Restaurant: Sao Mai
Address: 203 1st Avenue (Between 13th and 12th)
Cuisine/Style: Classic Vietnamese-style pho and rice dishes
Price Range: ~$15 (for light appetites) to ~$25 for lunch + drink
What am I thankful for?
I am thankful for a close-knit, insane, loving family. For a group of friends that I can go to the ends of the world with. For living in a city where anything and everything is possible. For a body that keeps somehow working after 12 surgeries, three concussions, and way too much Fireball and Monster to be anything but fatal.
I am thankful for a lot in my life.
On cold, dark days, when the winds of winter come roaring out of the frigid North, when we are buried under layers of clothing and look out into the forlorn, frozen night with naught but a broken heater and an empty fridge to look forward to, I am also thankful for a little ray of steaming, delicious hope on 1st Ave – Sao Mai.

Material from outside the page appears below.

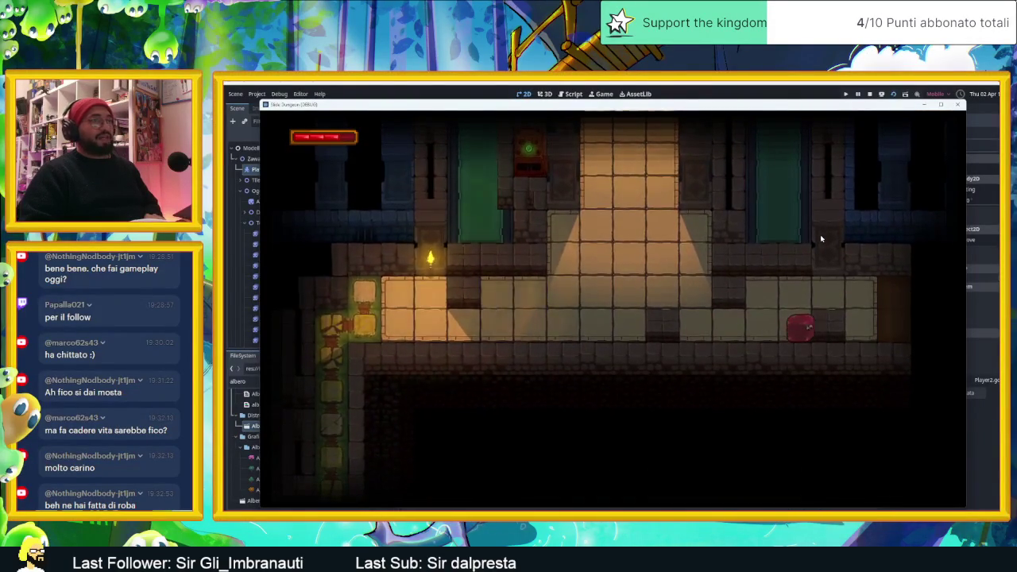
key(Up)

When you walk into Sao Mai, you’ll be struck by how much they fit into a little storefront, the detailed furniture and beautiful detail they put into creating a small piece of Hanoi or Saigon in the heart of the East Village. The staff, some of the friendliest in New York City, will happily direct you to an empty spot and then begin inundating you with information about the best dishes on the menu.
If you’ve never had Vietnamese food before, then by all means, listen to them and make your own judgments about what you should order here-your first sip of pho or first bite of sweet chili vermicelli noodles should be entirely your own. But if you have had Vietnamese food before? Just smile and say “Pho Sao Mai, House Special banh mi, Vietnamese iced coffee.”
Within minutes (or even 45 seconds, if you catch the kitchen on a good day), your pho will be in front of you, in the classic white bowl and with the customary sides of bean sprouts, fresh basil, chopped chili peppers, and a lime wedge. The broth, the base of all that is good with pho, is one of the absolute best in the city. Deep and flavorful, the proud product of many hours of boiling along with a secret blend of herbs and rich marrowbones, it pulls the dish together and tastes more satisfying than an angel’s kiss on a winter afternoon. The noodles are chewy and soaked through with the essence of the broth, and the sliced eye round, meatballs, and fatty brisket added on top give the bowl a beefy punch to counteract the fresh sprouts and basil that you’ll cook in the broth.
The House Special banh mi is also classically and skillfully done, a halved French baguette containing the beautiful blend of hot peppers, herbs, vegetables, Vietnamese ham, and pate that fuses together the flavors of East and West in a handy package that delivers a perfect bite each time. If you want to be adventurous, try dipping the banh mi in the broth and taking quick bites out of it-sort of a weird take on a French Dip that still remains delicious and true to form.
Prices here are reasonable-a massive bowl of hot pho will only run you around $9-$10 and contain about three times as much food as a Chipotle burrito or five times as much as a Fresh & Co salad. The most expensive dishes on the menu hover around the $15-17 range, and two people can easily have pho, appetizers, and drinks here for only around $50, making it a potentially great date spot as well.
Final Rating: 4.75 out of 5. Delicious, authentic food at great prices and a friendly wait staff.